* Action item
Images stay out; everything else in the records is to be set down exactly.

* Supplied data
>>>>

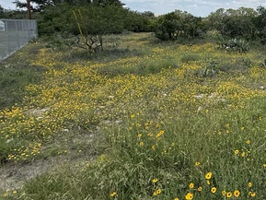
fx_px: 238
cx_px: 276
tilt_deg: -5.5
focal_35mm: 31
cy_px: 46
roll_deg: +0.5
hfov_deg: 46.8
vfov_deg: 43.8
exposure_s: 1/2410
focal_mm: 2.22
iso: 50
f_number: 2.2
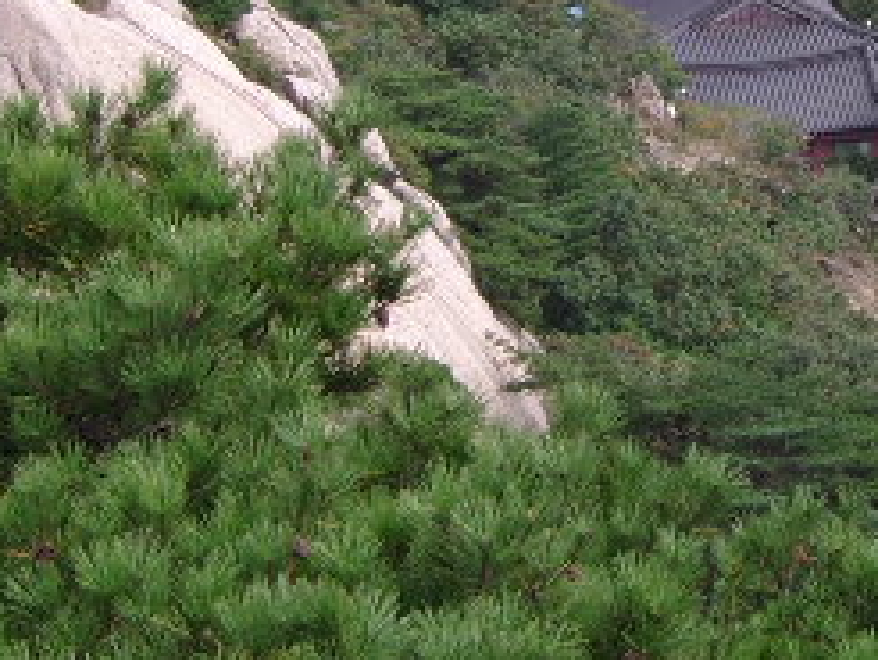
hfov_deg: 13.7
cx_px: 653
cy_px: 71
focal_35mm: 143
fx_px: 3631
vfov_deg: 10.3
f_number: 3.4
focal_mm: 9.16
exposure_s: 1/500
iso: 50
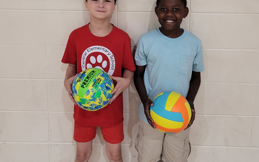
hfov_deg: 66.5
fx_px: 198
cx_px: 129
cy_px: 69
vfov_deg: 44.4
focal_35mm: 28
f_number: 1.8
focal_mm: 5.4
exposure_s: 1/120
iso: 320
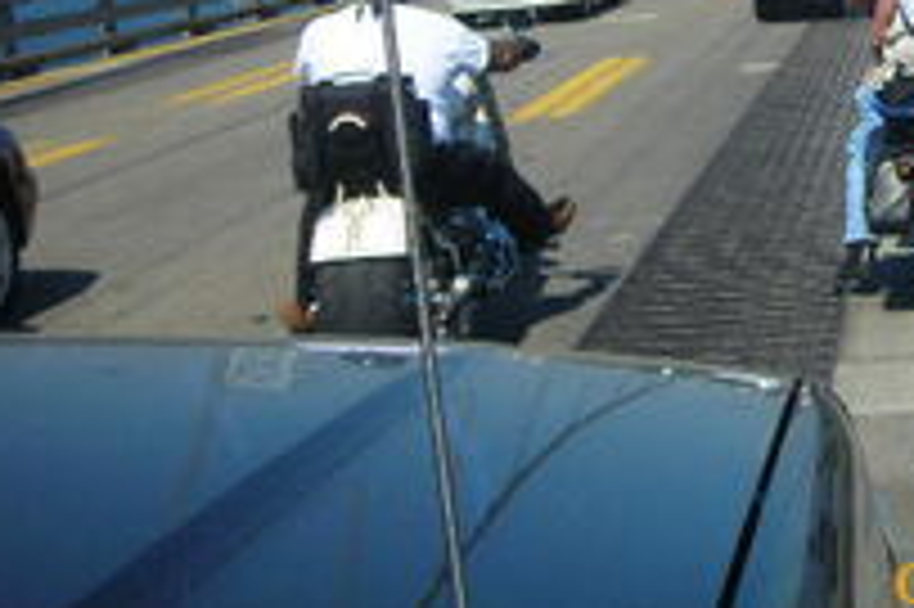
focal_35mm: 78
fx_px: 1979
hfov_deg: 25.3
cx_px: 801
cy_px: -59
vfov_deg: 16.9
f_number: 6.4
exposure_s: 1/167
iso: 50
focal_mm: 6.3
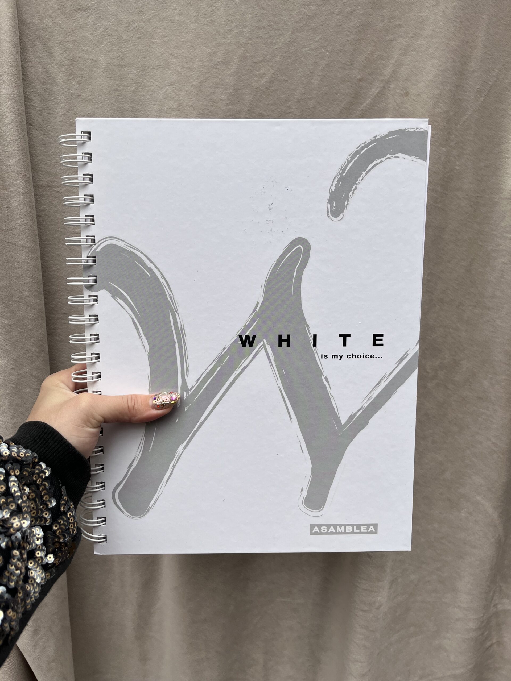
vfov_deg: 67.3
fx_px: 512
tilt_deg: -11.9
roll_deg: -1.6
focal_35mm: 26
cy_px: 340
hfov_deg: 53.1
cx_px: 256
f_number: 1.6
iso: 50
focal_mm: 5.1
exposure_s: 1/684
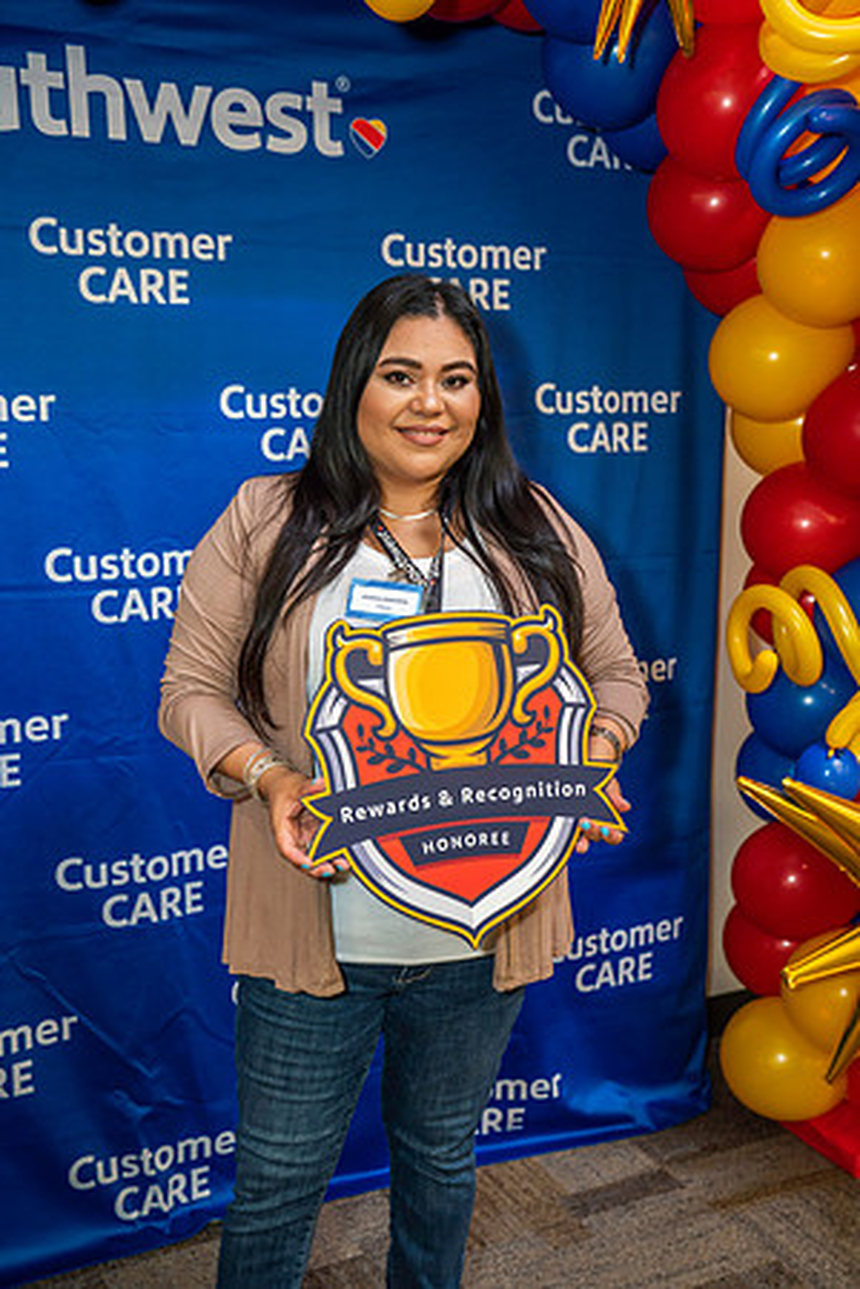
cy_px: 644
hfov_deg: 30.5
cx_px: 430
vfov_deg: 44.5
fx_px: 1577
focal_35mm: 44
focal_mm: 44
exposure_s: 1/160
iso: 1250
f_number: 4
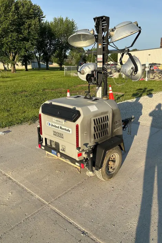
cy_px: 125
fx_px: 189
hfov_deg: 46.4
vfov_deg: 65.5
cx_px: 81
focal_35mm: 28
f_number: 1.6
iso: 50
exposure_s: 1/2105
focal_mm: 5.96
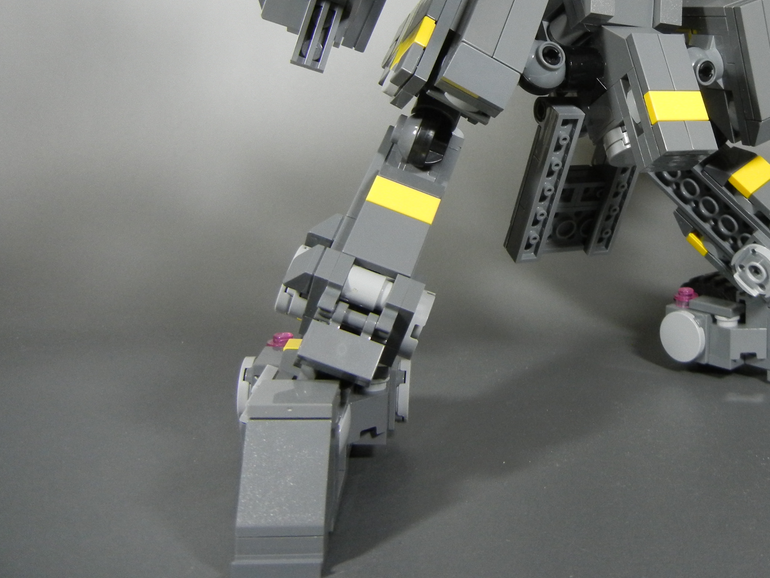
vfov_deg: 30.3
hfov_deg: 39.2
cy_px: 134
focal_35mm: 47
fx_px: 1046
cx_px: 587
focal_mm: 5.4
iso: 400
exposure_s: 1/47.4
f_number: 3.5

<<<<

* Answer below
fx_px: 238
cx_px: 276
tilt_deg: -5.5
focal_35mm: 31
cy_px: 46
roll_deg: +0.5
hfov_deg: 46.8
vfov_deg: 43.8
exposure_s: 1/2410
focal_mm: 2.22
iso: 50
f_number: 2.2
hfov_deg: 13.7
cx_px: 653
cy_px: 71
focal_35mm: 143
fx_px: 3631
vfov_deg: 10.3
f_number: 3.4
focal_mm: 9.16
exposure_s: 1/500
iso: 50
hfov_deg: 66.5
fx_px: 198
cx_px: 129
cy_px: 69
vfov_deg: 44.4
focal_35mm: 28
f_number: 1.8
focal_mm: 5.4
exposure_s: 1/120
iso: 320
focal_35mm: 78
fx_px: 1979
hfov_deg: 25.3
cx_px: 801
cy_px: -59
vfov_deg: 16.9
f_number: 6.4
exposure_s: 1/167
iso: 50
focal_mm: 6.3
vfov_deg: 67.3
fx_px: 512
tilt_deg: -11.9
roll_deg: -1.6
focal_35mm: 26
cy_px: 340
hfov_deg: 53.1
cx_px: 256
f_number: 1.6
iso: 50
focal_mm: 5.1
exposure_s: 1/684
cy_px: 644
hfov_deg: 30.5
cx_px: 430
vfov_deg: 44.5
fx_px: 1577
focal_35mm: 44
focal_mm: 44
exposure_s: 1/160
iso: 1250
f_number: 4
cy_px: 125
fx_px: 189
hfov_deg: 46.4
vfov_deg: 65.5
cx_px: 81
focal_35mm: 28
f_number: 1.6
iso: 50
exposure_s: 1/2105
focal_mm: 5.96
vfov_deg: 30.3
hfov_deg: 39.2
cy_px: 134
focal_35mm: 47
fx_px: 1046
cx_px: 587
focal_mm: 5.4
iso: 400
exposure_s: 1/47.4
f_number: 3.5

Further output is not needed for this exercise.